■ WHAT IS REQUIRED ■
Extend the piece on using the Transcendental Argument for God in everyday conversation, starting right after its last line.

■ PROVIDED PASSAGE ■
The Transcendental Argument for God (TAG) isn’t just a philosophical tool for academic settings—it’s a powerful, everyday method for defending the Christian faith. Christian apologetics isn’t just about having the correct answers—it’s about faithfully defending the truth and lovingly leading others to the Gospel. TAG isn’t a trick or philosophical flourish. It’s a tool to expose the futility of unbelief and point others to the One who makes knowledge, logic, and morality possible: the Triune God of Scripture.

What You’ll Learn

  • The key questions to ask when using TAG in dialogue
  • How to challenge assumptions without being confrontational
  • Practical conversation examples for everyday use
  • How to transition from critique to presenting the Gospel

1. Know the Flow: The TAG Conversation Map

A successful TAG conversation moves in three basic stages:

  1. Expose assumptions: Identify what the other person believes and what their worldview claims.
  2. Challenge foundations: Ask whether their worldview can justify logic, morality, or knowledge.

[Data entries]
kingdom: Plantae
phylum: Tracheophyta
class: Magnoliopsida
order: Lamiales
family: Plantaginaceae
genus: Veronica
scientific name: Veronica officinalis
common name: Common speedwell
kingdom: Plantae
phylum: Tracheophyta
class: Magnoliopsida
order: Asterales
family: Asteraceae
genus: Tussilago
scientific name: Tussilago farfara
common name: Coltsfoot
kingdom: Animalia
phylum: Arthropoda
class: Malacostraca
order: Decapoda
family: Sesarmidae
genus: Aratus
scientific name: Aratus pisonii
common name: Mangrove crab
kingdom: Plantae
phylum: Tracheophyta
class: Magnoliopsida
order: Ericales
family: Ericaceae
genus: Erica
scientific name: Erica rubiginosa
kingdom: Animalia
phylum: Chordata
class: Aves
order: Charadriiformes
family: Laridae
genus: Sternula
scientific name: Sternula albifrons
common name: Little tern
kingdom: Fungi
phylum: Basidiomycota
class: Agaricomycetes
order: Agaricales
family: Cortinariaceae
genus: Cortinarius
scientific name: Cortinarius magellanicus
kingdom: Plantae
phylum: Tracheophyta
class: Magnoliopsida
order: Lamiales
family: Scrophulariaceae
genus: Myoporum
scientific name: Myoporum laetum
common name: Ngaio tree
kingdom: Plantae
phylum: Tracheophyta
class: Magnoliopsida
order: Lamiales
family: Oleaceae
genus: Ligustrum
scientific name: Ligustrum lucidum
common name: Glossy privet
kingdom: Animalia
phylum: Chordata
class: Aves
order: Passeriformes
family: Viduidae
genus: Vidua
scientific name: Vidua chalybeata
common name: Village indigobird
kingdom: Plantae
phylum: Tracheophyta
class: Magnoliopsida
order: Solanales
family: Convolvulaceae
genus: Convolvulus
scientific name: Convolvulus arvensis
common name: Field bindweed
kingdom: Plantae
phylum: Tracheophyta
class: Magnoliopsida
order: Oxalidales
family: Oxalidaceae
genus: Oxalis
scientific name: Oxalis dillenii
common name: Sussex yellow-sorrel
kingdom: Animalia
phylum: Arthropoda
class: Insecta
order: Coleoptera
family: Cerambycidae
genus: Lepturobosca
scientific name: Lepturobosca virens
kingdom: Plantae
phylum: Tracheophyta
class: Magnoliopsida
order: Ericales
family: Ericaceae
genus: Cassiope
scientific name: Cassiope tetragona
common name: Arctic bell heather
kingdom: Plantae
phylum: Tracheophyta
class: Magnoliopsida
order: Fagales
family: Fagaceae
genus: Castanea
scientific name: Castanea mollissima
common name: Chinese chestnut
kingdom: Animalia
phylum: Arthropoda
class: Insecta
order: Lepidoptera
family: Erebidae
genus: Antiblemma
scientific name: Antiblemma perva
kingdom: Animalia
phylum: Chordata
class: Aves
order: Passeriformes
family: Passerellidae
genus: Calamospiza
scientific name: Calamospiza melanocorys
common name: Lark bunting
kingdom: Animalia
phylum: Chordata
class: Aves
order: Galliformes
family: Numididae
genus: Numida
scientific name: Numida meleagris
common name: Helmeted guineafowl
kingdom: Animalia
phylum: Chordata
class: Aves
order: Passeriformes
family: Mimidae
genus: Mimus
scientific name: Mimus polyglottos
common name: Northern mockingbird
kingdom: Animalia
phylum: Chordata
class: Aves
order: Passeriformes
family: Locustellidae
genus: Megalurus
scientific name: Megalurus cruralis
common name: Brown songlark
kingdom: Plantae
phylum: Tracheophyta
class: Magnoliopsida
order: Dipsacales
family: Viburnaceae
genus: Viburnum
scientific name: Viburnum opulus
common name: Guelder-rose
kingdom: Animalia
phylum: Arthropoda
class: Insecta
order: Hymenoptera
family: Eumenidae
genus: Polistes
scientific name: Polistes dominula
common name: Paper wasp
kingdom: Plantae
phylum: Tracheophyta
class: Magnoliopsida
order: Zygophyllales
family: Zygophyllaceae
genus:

■ RESPONSE ■
  3. Present Christ: Show that only the Christian worldview provides a coherent foundation for all of life.

2. Key Questions to Ask

TAG is powerful because it asks questions that strike at the roots of a person’s worldview. Try asking:

  • “How do you account for the laws of logic in your worldview?”
  • “Where do moral obligations come from, if not from God?”
  • “Can your view of reality explain why knowledge is even possible?”
  • “If everything is just matter and motion, why trust reason at all?”

One of the best questions to ask in a conversation is: Can you justify that belief? Most worldviews can make claims, but they can’t justify them. Don’t be afraid to gently press into the “why” behind someone’s worldview commitments.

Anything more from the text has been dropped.